Records provided:
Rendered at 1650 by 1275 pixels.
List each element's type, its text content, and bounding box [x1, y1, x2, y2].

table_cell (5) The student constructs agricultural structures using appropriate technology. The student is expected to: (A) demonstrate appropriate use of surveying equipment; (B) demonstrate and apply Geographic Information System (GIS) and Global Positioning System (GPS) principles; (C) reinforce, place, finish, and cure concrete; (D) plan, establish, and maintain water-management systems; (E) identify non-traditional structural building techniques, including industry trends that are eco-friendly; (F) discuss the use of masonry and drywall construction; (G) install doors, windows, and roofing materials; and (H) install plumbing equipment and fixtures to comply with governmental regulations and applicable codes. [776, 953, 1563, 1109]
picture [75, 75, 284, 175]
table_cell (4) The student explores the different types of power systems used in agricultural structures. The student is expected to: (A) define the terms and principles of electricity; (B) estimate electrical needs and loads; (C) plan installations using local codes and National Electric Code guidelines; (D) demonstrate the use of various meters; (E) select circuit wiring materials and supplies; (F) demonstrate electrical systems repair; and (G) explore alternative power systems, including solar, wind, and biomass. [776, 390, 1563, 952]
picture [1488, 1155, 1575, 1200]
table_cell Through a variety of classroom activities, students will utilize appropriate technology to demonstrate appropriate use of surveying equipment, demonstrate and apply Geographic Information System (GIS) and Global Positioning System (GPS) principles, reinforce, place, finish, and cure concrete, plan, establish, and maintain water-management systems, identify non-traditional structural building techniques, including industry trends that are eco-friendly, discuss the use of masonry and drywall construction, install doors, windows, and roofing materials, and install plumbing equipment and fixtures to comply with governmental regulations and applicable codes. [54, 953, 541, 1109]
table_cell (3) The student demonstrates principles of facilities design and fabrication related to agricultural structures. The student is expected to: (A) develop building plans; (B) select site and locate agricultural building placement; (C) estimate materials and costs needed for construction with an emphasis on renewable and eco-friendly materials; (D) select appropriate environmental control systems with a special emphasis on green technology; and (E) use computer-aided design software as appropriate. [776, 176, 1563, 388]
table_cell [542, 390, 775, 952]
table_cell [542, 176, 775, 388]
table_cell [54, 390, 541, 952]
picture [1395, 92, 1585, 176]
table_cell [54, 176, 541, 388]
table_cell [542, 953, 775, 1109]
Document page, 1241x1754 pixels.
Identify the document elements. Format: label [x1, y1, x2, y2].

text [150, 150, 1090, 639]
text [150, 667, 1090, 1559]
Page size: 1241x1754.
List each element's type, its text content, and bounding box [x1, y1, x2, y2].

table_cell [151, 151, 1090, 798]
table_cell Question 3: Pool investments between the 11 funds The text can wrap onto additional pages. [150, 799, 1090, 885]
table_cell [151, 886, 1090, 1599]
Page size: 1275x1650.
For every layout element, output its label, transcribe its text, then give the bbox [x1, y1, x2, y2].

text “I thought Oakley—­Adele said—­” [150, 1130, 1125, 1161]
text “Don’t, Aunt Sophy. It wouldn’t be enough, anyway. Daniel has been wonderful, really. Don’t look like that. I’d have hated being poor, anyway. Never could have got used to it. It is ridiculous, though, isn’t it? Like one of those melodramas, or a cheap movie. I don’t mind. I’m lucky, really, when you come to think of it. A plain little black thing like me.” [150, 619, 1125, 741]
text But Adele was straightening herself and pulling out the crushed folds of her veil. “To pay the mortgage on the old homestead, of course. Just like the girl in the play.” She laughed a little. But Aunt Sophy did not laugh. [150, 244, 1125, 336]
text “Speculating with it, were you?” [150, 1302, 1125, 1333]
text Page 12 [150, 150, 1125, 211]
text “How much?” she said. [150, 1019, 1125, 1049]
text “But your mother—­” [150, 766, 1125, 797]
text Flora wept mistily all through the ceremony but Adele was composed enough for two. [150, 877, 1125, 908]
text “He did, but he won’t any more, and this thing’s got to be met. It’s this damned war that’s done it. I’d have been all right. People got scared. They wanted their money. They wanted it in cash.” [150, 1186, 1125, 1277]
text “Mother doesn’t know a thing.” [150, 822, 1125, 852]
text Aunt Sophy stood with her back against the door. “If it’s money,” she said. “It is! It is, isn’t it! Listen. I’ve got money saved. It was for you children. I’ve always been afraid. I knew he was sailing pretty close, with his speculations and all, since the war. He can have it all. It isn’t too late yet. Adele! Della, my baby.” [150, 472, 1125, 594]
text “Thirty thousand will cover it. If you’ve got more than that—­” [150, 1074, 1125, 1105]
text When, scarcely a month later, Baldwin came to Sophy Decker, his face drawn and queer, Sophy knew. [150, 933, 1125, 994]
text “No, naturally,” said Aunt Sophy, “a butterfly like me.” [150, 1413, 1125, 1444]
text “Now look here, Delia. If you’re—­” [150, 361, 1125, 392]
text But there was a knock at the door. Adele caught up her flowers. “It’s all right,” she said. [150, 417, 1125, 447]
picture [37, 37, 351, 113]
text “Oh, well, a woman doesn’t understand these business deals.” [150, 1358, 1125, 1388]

Problem requirements:
Only the lines above starting at the one containing "Document page, 1241x1754 pixels." and ending at the one containing "Page size: 1275x1650.", both included, are to be returned, exactly as they read.

Output of the exercise:
Document page, 1241x1754 pixels.
Identify the document elements. Format: label [x1, y1, x2, y2].

text [150, 150, 1090, 639]
text [150, 667, 1090, 1559]
Page size: 1241x1754.
List each element's type, its text content, and bounding box [x1, y1, x2, y2].

table_cell [151, 151, 1090, 798]
table_cell Question 3: Pool investments between the 11 funds The text can wrap onto additional pages. [150, 799, 1090, 885]
table_cell [151, 886, 1090, 1599]
Page size: 1275x1650.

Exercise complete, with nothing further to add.